Extracted entries ::
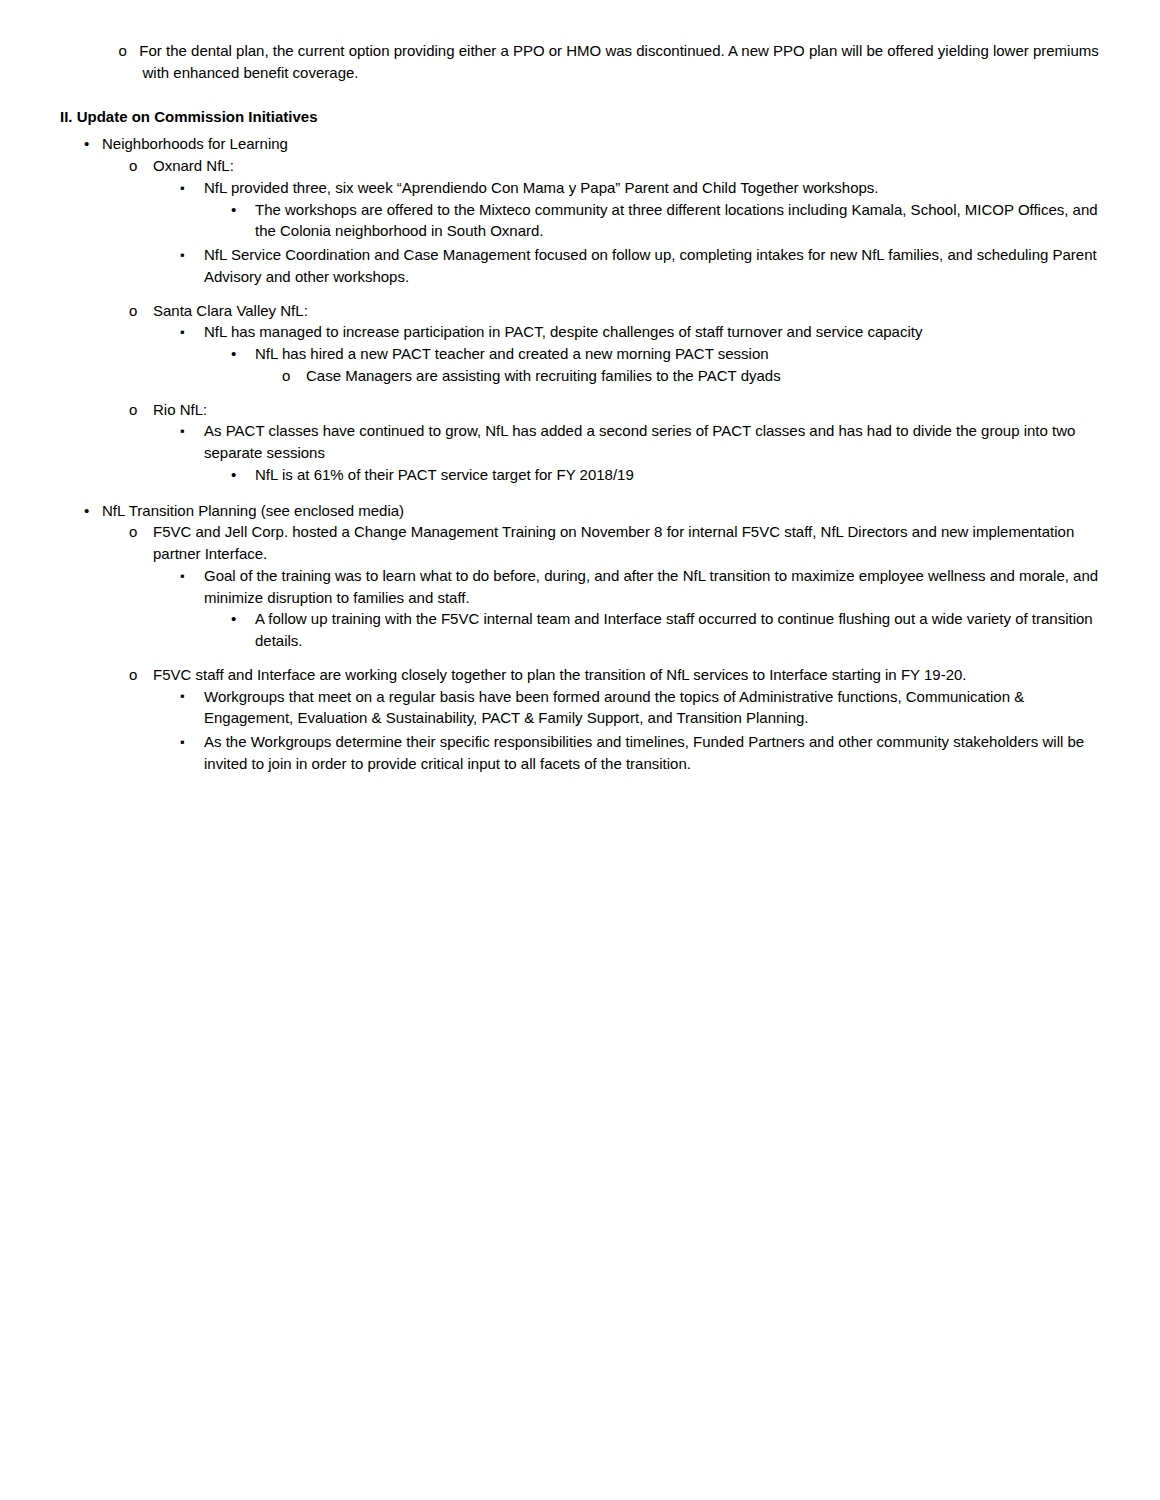For the dental plan, the current option providing either a PPO or HMO was discontinued. A new PPO plan will be offered yielding lower premiums with enhanced benefit coverage.
II. Update on Commission Initiatives
Neighborhoods for Learning
Oxnard NfL:
NfL provided three, six week “Aprendiendo Con Mama y Papa” Parent and Child Together workshops.
The workshops are offered to the Mixteco community at three different locations including Kamala, School, MICOP Offices, and the Colonia neighborhood in South Oxnard.
NfL Service Coordination and Case Management focused on follow up, completing intakes for new NfL families, and scheduling Parent Advisory and other workshops.
Santa Clara Valley NfL:
NfL has managed to increase participation in PACT, despite challenges of staff turnover and service capacity
NfL has hired a new PACT teacher and created a new morning PACT session
Case Managers are assisting with recruiting families to the PACT dyads
Rio NfL:
As PACT classes have continued to grow, NfL has added a second series of PACT classes and has had to divide the group into two separate sessions
NfL is at 61% of their PACT service target for FY 2018/19
NfL Transition Planning (see enclosed media)
F5VC and Jell Corp. hosted a Change Management Training on November 8 for internal F5VC staff, NfL Directors and new implementation partner Interface.
Goal of the training was to learn what to do before, during, and after the NfL transition to maximize employee wellness and morale, and minimize disruption to families and staff.
A follow up training with the F5VC internal team and Interface staff occurred to continue flushing out a wide variety of transition details.
F5VC staff and Interface are working closely together to plan the transition of NfL services to Interface starting in FY 19-20.
Workgroups that meet on a regular basis have been formed around the topics of Administrative functions, Communication & Engagement, Evaluation & Sustainability, PACT & Family Support, and Transition Planning.
As the Workgroups determine their specific responsibilities and timelines, Funded Partners and other community stakeholders will be invited to join in order to provide critical input to all facets of the transition.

Task details :: Write out each line above with the word "their".

Answer space ::
NfL is at 61% of their PACT service target for FY 2018/19
As the Workgroups determine their specific responsibilities and timelines, Funded Partners and other community stakeholders will be invited to join in order to provide critical input to all facets of the transition.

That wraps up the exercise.